Kim Eric Drexler, or Eric Drexler as he prefers to be known, is concerned with emerging technologies and their future usage. He is best known for his work in nanotechnology, the use of molecular machines to build objects of small size.
Eric Drexler was born in Oakland, California, where he went to school. An early interest in space led him to attend the Massachusetts Institute of Technology (MIT) where he founded the MIT space habitat study group. In 1977 he gained his B.S. in interdisciplinary science and followed this with an M.S. in engineering, which he completed in 1979. His thesis was on the design of a high-performance solar sail system. Keeping the MIT link very much alive Drexler worked from 1980 to 1986 as a research affiliate in the space systems laboratory, only leaving this position to take up a similar one in the artificial intelligence laboratory. From 1986 to 1991 Drexler was a visiting scholar at Stanford University, working in the Department of Computer Science under Nils Nilsson. As well as conducting research at Stanford, Drexler taught a course on nanotechnology and exploratory engineering in 1988--the first course of its kind in the world. At the end of 1991 Drexler was awarded his Ph.D. by MIT, where he had been working under the supervision of Marvin Minsky. The title of Drexler's Ph.D. thesis was Molecular Machinery and Manufacturing with Applications to Computation. In 1981, while still a graduate student, Drexler introduced the word "nanotechnology" to the world. From 1991 to at least 2001 Drexler held the position of research fellow at the Institute for Molecular Manufacturing at Palo Alto, California.

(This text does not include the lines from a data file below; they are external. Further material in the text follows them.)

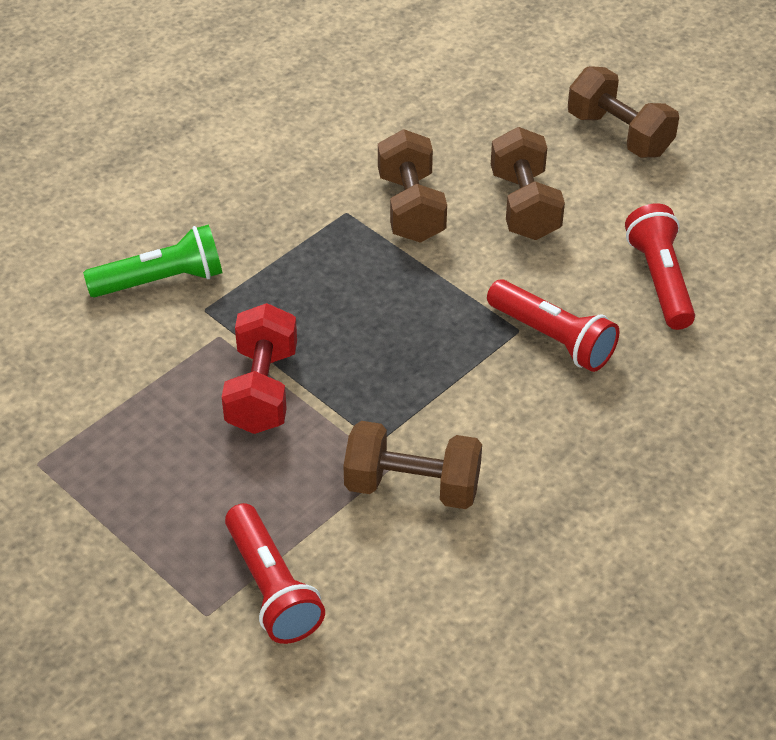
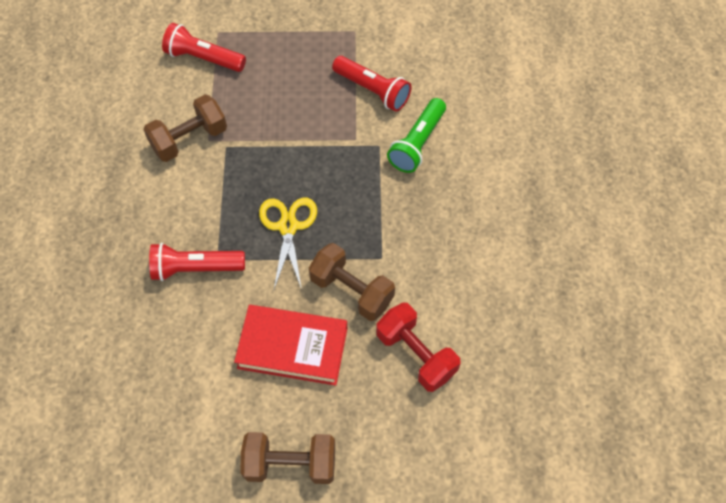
camera: 135 degrees right, 15 degrees up
(262, 390) = (304, 130): red dumbbell -> red dumbbell (416, 354)
(406, 305) = (288, 227): none -> yellow scissors
(524, 205) = (292, 348): brown dumbbell -> red book
(660, 280) = (169, 357): red flashlight -> red flashlight (372, 90)

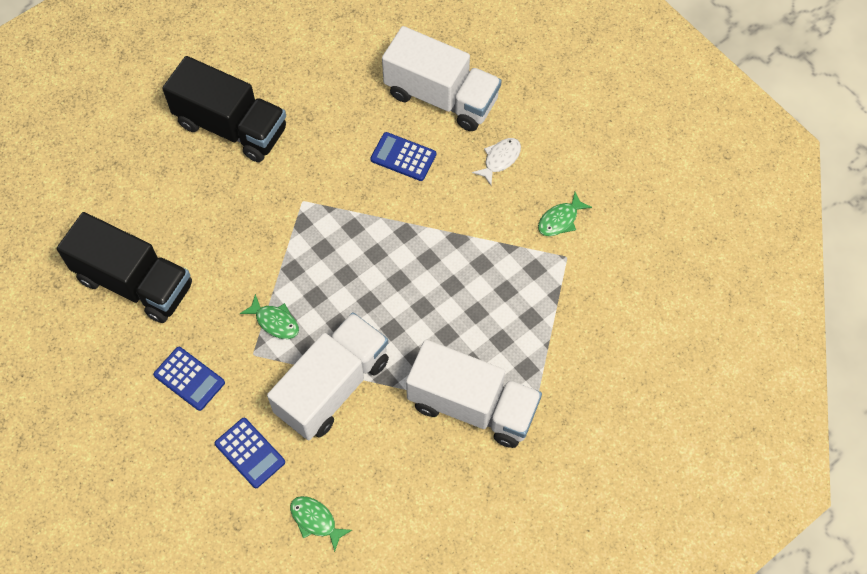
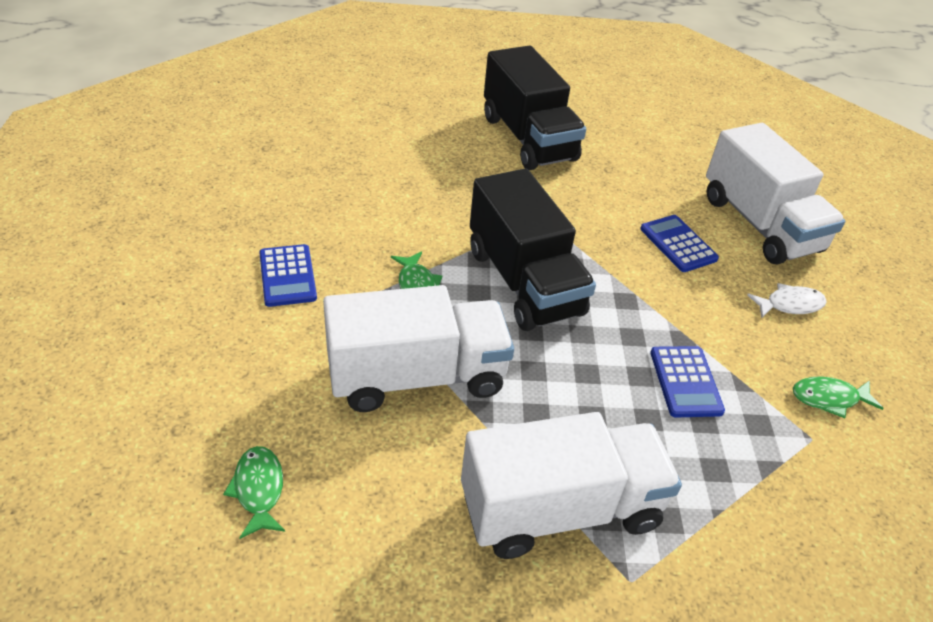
camera: 35 degrees right, 20 degrees down
(134, 282) = (327, 183): black truck -> black truck (524, 282)
(250, 453) = (269, 374): blue calculator -> blue calculator (685, 382)
(472, 406) = (560, 509): white truck -> white truck turned 75 degrees counterclockwise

During his lifetime, Drexler has produced a number of books including Nanosystems: Molecular Machinery, Manufacturing and Computation, which was awarded the Outstanding Computer Science Book for 1992 by the Association of American Publishers. This is just one of many awards Drexler has received. Others include the Kilby Young Innovator Award in 1993, and the National Space Society Scientist/Engineer Award in 1991.

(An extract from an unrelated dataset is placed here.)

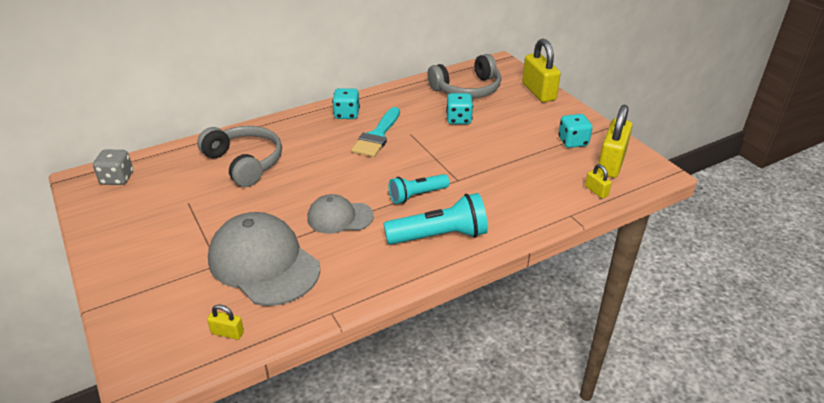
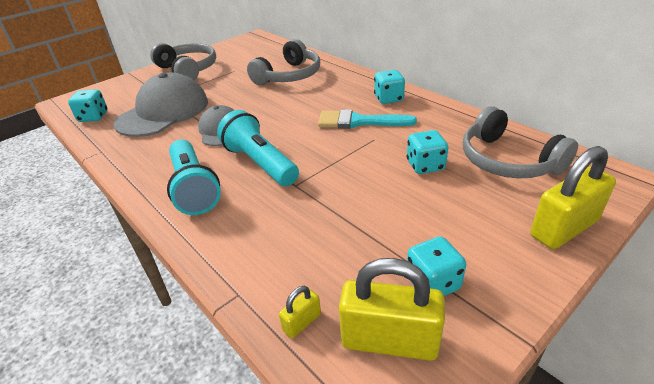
camera: 80 degrees right, 0 degrees up
(117, 179) = (257, 44): grey dice -> none
(144, 244) = (188, 70): none -> grey headphones
(227, 333) = (93, 117): yellow padlock -> turquoise dice
(417, 195) = (260, 163): turquoise flashlight -> turquoise flashlight, size x1.53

From 1986 onwards Drexler has also been the chairman and president of the Foresight Institute (a non-profit educational organization whose role is to promote advanced technologies) and between 1979 and 1996 he served several times as a member of the board of directors at the National Space Society.
The work that Drexler has spearheaded has allowed him to advance research in nanotechnology, specifically in the areas of molecular manufacturing systems that will be able to construct computers smaller than human cells and machines capable of repairing cells. Drexler is also interested in using living systems to develop machines based on folded proteins. All living organisms produce proteins based on the instructions contained within the cell's DNA. Drexler envisions gene synthesis and recombinant DNA technology being used to manufacture the proteins required to make these machines. This sort of "manufacturing system" will allow components to be placed with atomic precision. One current practical problem is that science is as yet unable to predict the three-dimensional structure of a protein based purely on its amino acid sequence. There are already biological analogues of virtually every technological aspect necessary; for example, motors are found as flagella in bacteria, membrane proteins can act as pumps, and control systems are seen in the genetic code of every living organism. When Drexler was preparing his first paper on the subject of nanotechnology (1981, Molecular Engineering: An Approach to the Development of General Capabilities for Molecular Manipulation, published in the Proceedings of the National Academy of Science of the U.S.A.) he found that the idea of miniaturization and manufacturing at the atomic level had been foreshadowed by Richard Feynman in 1959, but that little practical work had been done at the atomic scale until Drexler himself came along. Drexler believes that the advent of nanotechnology will cut down on waste and eventually produce a very clean manufacturing processes. He also argues that along with this reduction in pollution there will be a leap in computing power comparable to that seen in the move from a hand-cranked adding machine to the latest supercomputer. Drexler pictures a system in which a single desktop computer will have more computing power than existed in the whole world at the start of the twenty-first century. Drexler is interested in the opportunities this new technology will present as well as the social changes it will bring, which he argues will be greater than the changes that occurred with the industrial revolution.